╔══
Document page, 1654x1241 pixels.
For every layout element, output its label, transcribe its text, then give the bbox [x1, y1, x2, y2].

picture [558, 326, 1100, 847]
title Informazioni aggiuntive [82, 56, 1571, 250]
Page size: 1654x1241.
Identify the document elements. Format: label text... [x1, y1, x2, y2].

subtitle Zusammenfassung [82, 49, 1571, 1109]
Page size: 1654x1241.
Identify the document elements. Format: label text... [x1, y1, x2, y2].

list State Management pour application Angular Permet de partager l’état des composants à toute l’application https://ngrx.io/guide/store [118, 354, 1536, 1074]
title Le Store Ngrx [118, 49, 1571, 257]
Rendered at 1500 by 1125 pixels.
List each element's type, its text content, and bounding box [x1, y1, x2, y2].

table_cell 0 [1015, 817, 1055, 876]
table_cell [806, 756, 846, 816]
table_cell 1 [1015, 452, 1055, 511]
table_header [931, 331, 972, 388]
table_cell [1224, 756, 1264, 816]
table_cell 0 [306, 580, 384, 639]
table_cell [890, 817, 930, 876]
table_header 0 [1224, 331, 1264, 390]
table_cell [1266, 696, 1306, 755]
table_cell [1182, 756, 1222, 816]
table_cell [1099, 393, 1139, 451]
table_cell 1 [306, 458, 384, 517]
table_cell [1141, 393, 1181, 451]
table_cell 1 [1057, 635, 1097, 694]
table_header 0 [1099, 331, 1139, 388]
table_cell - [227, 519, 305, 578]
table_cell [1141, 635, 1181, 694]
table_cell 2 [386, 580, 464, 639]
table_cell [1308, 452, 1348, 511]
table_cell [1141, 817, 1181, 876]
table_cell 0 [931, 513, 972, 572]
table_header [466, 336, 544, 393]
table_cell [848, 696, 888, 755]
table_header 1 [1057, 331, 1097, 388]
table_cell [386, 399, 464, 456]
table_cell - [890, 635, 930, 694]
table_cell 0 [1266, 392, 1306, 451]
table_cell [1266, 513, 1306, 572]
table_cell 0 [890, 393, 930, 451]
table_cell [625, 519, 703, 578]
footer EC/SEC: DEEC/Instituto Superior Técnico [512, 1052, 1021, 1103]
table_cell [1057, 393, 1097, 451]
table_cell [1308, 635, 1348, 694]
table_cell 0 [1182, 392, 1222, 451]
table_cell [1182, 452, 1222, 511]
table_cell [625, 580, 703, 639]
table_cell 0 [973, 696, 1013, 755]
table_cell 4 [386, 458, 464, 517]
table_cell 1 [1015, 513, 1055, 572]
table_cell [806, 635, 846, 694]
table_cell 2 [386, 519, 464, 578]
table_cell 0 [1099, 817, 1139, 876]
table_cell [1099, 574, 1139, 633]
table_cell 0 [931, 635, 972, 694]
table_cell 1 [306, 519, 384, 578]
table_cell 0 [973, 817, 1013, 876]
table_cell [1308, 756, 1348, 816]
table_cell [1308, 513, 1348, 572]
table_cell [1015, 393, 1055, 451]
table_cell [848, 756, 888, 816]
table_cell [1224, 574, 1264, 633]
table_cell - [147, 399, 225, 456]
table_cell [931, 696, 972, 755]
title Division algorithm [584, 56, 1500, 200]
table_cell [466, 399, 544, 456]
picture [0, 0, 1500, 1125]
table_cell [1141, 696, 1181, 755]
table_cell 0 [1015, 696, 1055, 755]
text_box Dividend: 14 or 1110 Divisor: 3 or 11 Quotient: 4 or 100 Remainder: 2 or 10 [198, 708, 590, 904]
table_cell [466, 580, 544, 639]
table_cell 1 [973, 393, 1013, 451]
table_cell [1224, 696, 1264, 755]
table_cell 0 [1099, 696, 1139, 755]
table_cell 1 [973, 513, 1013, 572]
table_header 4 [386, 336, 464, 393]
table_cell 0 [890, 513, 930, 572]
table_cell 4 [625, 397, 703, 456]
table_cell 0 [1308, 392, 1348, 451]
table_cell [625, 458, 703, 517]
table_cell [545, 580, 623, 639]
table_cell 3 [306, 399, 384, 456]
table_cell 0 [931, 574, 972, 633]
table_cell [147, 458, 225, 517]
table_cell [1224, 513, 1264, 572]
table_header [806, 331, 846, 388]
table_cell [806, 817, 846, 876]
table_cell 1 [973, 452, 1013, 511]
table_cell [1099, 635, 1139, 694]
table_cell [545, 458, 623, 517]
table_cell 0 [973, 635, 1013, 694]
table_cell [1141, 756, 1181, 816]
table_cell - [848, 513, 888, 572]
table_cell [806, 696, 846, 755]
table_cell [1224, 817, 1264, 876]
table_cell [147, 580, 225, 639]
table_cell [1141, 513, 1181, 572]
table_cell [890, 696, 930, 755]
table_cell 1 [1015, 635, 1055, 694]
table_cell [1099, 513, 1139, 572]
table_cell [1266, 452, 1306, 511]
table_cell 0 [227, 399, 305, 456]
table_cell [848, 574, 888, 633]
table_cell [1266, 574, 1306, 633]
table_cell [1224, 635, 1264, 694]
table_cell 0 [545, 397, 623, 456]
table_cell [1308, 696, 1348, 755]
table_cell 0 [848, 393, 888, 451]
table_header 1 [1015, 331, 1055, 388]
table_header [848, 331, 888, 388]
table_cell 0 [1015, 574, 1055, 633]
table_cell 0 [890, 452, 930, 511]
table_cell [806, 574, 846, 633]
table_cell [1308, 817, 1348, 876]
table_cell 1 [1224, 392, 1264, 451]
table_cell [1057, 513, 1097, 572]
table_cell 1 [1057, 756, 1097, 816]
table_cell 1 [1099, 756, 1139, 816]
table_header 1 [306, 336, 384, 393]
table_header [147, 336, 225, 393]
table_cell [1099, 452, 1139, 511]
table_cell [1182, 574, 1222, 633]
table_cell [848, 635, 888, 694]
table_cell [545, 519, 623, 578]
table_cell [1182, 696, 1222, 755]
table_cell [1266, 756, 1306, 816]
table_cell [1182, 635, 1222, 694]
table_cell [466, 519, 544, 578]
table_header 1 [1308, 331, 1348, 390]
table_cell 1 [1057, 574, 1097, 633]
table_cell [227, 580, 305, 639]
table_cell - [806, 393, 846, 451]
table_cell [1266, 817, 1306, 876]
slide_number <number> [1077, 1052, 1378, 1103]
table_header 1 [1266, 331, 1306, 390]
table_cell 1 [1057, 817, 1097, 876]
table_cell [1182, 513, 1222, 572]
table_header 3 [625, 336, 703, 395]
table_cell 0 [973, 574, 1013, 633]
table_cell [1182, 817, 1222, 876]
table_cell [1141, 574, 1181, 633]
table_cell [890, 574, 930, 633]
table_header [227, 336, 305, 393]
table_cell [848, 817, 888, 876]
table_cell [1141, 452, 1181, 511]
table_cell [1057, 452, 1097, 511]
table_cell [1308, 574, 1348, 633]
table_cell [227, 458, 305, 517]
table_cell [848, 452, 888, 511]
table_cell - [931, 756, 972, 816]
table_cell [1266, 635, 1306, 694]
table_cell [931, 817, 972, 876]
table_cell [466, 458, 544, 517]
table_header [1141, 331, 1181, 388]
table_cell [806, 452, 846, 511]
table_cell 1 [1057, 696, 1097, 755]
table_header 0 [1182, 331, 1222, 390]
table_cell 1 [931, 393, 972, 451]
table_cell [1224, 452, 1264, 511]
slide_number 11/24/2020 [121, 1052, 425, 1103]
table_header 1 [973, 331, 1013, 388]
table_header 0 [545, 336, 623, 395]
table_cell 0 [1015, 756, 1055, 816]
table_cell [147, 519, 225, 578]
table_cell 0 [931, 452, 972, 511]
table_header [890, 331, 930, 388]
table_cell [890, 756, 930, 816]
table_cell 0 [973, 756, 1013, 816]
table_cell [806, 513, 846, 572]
╚══
Problem >> Render every line above as a Markdown table with the columns "Row" and "Line", numbering each row and leaving out blank lines.

Solution below >>
| Row | Line |
|---|---|
| 1 | Document page, 1654x1241 pixels. |
| 2 | For every layout element, output its label, transcribe its text, then give the bbox [x1, y1, x2, y2]. |
| 3 | picture [558, 326, 1100, 847] |
| 4 | title Informazioni aggiuntive [82, 56, 1571, 250] |
| 5 | Page size: 1654x1241. |
| 6 | Identify the document elements. Format: label text... [x1, y1, x2, y2]. |
| 7 | subtitle Zusammenfassung [82, 49, 1571, 1109] |
| 8 | Page size: 1654x1241. |
| 9 | Identify the document elements. Format: label text... [x1, y1, x2, y2]. |
| 10 | list State Management pour application Angular Permet de partager l’état des composants à toute l’application https://ngrx.io/guide/store [118, 354, 1536, 1074] |
| 11 | title Le Store Ngrx [118, 49, 1571, 257] |
| 12 | Rendered at 1500 by 1125 pixels. |
| 13 | List each element's type, its text content, and bounding box [x1, y1, x2, y2]. |
| 14 | table_cell 0 [1015, 817, 1055, 876] |
| 15 | table_cell [806, 756, 846, 816] |
| 16 | table_cell 1 [1015, 452, 1055, 511] |
| 17 | table_header [931, 331, 972, 388] |
| 18 | table_cell [1224, 756, 1264, 816] |
| 19 | table_cell 0 [306, 580, 384, 639] |
| 20 | table_cell [890, 817, 930, 876] |
| 21 | table_header 0 [1224, 331, 1264, 390] |
| 22 | table_cell [1266, 696, 1306, 755] |
| 23 | table_cell [1182, 756, 1222, 816] |
| 24 | table_cell [1099, 393, 1139, 451] |
| 25 | table_cell 1 [306, 458, 384, 517] |
| 26 | table_cell [1141, 393, 1181, 451] |
| 27 | table_cell 1 [1057, 635, 1097, 694] |
| 28 | table_header 0 [1099, 331, 1139, 388] |
| 29 | table_cell - [227, 519, 305, 578] |
| 30 | table_cell [1141, 635, 1181, 694] |
| 31 | table_cell 2 [386, 580, 464, 639] |
| 32 | table_cell [1308, 452, 1348, 511] |
| 33 | table_cell [1141, 817, 1181, 876] |
| 34 | table_cell 0 [931, 513, 972, 572] |
| 35 | table_header [466, 336, 544, 393] |
| 36 | table_cell [848, 696, 888, 755] |
| 37 | table_header 1 [1057, 331, 1097, 388] |
| 38 | table_cell [386, 399, 464, 456] |
| 39 | table_cell - [890, 635, 930, 694] |
| 40 | table_cell 0 [1266, 392, 1306, 451] |
| 41 | table_cell [1266, 513, 1306, 572] |
| 42 | table_cell 0 [890, 393, 930, 451] |
| 43 | table_cell [625, 519, 703, 578] |
| 44 | footer EC/SEC: DEEC/Instituto Superior Técnico [512, 1052, 1021, 1103] |
| 45 | table_cell [1057, 393, 1097, 451] |
| 46 | table_cell [1308, 635, 1348, 694] |
| 47 | table_cell 0 [1182, 392, 1222, 451] |
| 48 | table_cell [1182, 452, 1222, 511] |
| 49 | table_cell [625, 580, 703, 639] |
| 50 | table_cell 0 [973, 696, 1013, 755] |
| 51 | table_cell 4 [386, 458, 464, 517] |
| 52 | table_cell 1 [1015, 513, 1055, 572] |
| 53 | table_cell [806, 635, 846, 694] |
| 54 | table_cell 2 [386, 519, 464, 578] |
| 55 | table_cell 0 [1099, 817, 1139, 876] |
| 56 | table_cell [1099, 574, 1139, 633] |
| 57 | table_cell 0 [931, 635, 972, 694] |
| 58 | table_cell 1 [306, 519, 384, 578] |
| 59 | table_cell 0 [973, 817, 1013, 876] |
| 60 | table_cell [1308, 756, 1348, 816] |
| 61 | table_cell [1308, 513, 1348, 572] |
| 62 | table_cell [1015, 393, 1055, 451] |
| 63 | table_cell [848, 756, 888, 816] |
| 64 | table_cell [1224, 574, 1264, 633] |
| 65 | table_cell - [147, 399, 225, 456] |
| 66 | table_cell [931, 696, 972, 755] |
| 67 | title Division algorithm [584, 56, 1500, 200] |
| 68 | table_cell [466, 399, 544, 456] |
| 69 | picture [0, 0, 1500, 1125] |
| 70 | table_cell [1141, 696, 1181, 755] |
| 71 | table_cell 0 [1015, 696, 1055, 755] |
| 72 | text_box Dividend: 14 or 1110 Divisor: 3 or 11 Quotient: 4 or 100 Remainder: 2 or 10 [198, 708, 590, 904] |
| 73 | table_cell [466, 580, 544, 639] |
| 74 | table_cell 1 [973, 393, 1013, 451] |
| 75 | table_cell [1224, 696, 1264, 755] |
| 76 | table_cell 0 [1099, 696, 1139, 755] |
| 77 | table_cell 1 [973, 513, 1013, 572] |
| 78 | table_header 4 [386, 336, 464, 393] |
| 79 | table_cell 0 [890, 513, 930, 572] |
| 80 | table_cell 4 [625, 397, 703, 456] |
| 81 | table_cell 0 [1308, 392, 1348, 451] |
| 82 | table_cell [625, 458, 703, 517] |
| 83 | table_cell [545, 580, 623, 639] |
| 84 | table_cell 3 [306, 399, 384, 456] |
| 85 | table_cell 0 [931, 574, 972, 633] |
| 86 | table_cell [147, 458, 225, 517] |
| 87 | table_cell [1224, 513, 1264, 572] |
| 88 | table_header [806, 331, 846, 388] |
| 89 | table_cell [806, 817, 846, 876] |
| 90 | table_cell 1 [973, 452, 1013, 511] |
| 91 | table_cell [1099, 635, 1139, 694] |
| 92 | table_cell [545, 458, 623, 517] |
| 93 | table_cell 0 [973, 635, 1013, 694] |
| 94 | table_cell [1141, 756, 1181, 816] |
| 95 | table_cell - [848, 513, 888, 572] |
| 96 | table_cell [806, 696, 846, 755] |
| 97 | table_cell [1224, 817, 1264, 876] |
| 98 | table_cell [147, 580, 225, 639] |
| 99 | table_cell [1141, 513, 1181, 572] |
| 100 | table_cell [890, 696, 930, 755] |
| 101 | table_cell 1 [1015, 635, 1055, 694] |
| 102 | table_cell [1099, 513, 1139, 572] |
| 103 | table_cell [1266, 452, 1306, 511] |
| 104 | table_cell 0 [227, 399, 305, 456] |
| 105 | table_cell [848, 574, 888, 633] |
| 106 | table_cell [1266, 574, 1306, 633] |
| 107 | table_cell [1224, 635, 1264, 694] |
| 108 | table_cell 0 [545, 397, 623, 456] |
| 109 | table_cell [1308, 696, 1348, 755] |
| 110 | table_cell 0 [848, 393, 888, 451] |
| 111 | table_header 1 [1015, 331, 1055, 388] |
| 112 | table_header [848, 331, 888, 388] |
| 113 | table_cell 0 [1015, 574, 1055, 633] |
| 114 | table_cell 0 [890, 452, 930, 511] |
| 115 | table_cell [806, 574, 846, 633] |
| 116 | table_cell [1308, 817, 1348, 876] |
| 117 | table_cell 1 [1224, 392, 1264, 451] |
| 118 | table_cell [1057, 513, 1097, 572] |
| 119 | table_cell 1 [1057, 756, 1097, 816] |
| 120 | table_cell 1 [1099, 756, 1139, 816] |
| 121 | table_header 1 [306, 336, 384, 393] |
| 122 | table_header [147, 336, 225, 393] |
| 123 | table_cell [1099, 452, 1139, 511] |
| 124 | table_cell [1182, 574, 1222, 633] |
| 125 | table_cell [848, 635, 888, 694] |
| 126 | table_cell [545, 519, 623, 578] |
| 127 | table_cell [1182, 696, 1222, 755] |
| 128 | table_cell [1266, 756, 1306, 816] |
| 129 | table_cell [1182, 635, 1222, 694] |
| 130 | table_cell [466, 519, 544, 578] |
| 131 | table_header 1 [1308, 331, 1348, 390] |
| 132 | table_cell 1 [1057, 574, 1097, 633] |
| 133 | table_cell [227, 580, 305, 639] |
| 134 | table_cell - [806, 393, 846, 451] |
| 135 | table_cell [1266, 817, 1306, 876] |
| 136 | slide_number <number> [1077, 1052, 1378, 1103] |
| 137 | table_header 1 [1266, 331, 1306, 390] |
| 138 | table_cell 1 [1057, 817, 1097, 876] |
| 139 | table_cell [1182, 513, 1222, 572] |
| 140 | table_header 3 [625, 336, 703, 395] |
| 141 | table_cell 0 [973, 574, 1013, 633] |
| 142 | table_cell [1182, 817, 1222, 876] |
| 143 | table_cell [1141, 574, 1181, 633] |
| 144 | table_cell [890, 574, 930, 633] |
| 145 | table_header [227, 336, 305, 393] |
| 146 | table_cell [848, 817, 888, 876] |
| 147 | table_cell [1141, 452, 1181, 511] |
| 148 | table_cell [1057, 452, 1097, 511] |
| 149 | table_cell [1308, 574, 1348, 633] |
| 150 | table_cell [227, 458, 305, 517] |
| 151 | table_cell [848, 452, 888, 511] |
| 152 | table_cell - [931, 756, 972, 816] |
| 153 | table_cell [1266, 635, 1306, 694] |
| 154 | table_cell [931, 817, 972, 876] |
| 155 | table_cell [466, 458, 544, 517] |
| 156 | table_header [1141, 331, 1181, 388] |
| 157 | table_cell [806, 452, 846, 511] |
| 158 | table_cell 1 [1057, 696, 1097, 755] |
| 159 | table_header 0 [1182, 331, 1222, 390] |
| 160 | table_cell 1 [931, 393, 972, 451] |
| 161 | table_cell [1224, 452, 1264, 511] |
| 162 | slide_number 11/24/2020 [121, 1052, 425, 1103] |
| 163 | table_header 1 [973, 331, 1013, 388] |
| 164 | table_header 0 [545, 336, 623, 395] |
| 165 | table_cell 0 [1015, 756, 1055, 816] |
| 166 | table_cell [147, 519, 225, 578] |
| 167 | table_cell 0 [931, 452, 972, 511] |
| 168 | table_header [890, 331, 930, 388] |
| 169 | table_cell [890, 756, 930, 816] |
| 170 | table_cell 0 [973, 756, 1013, 816] |
| 171 | table_cell [806, 513, 846, 572] |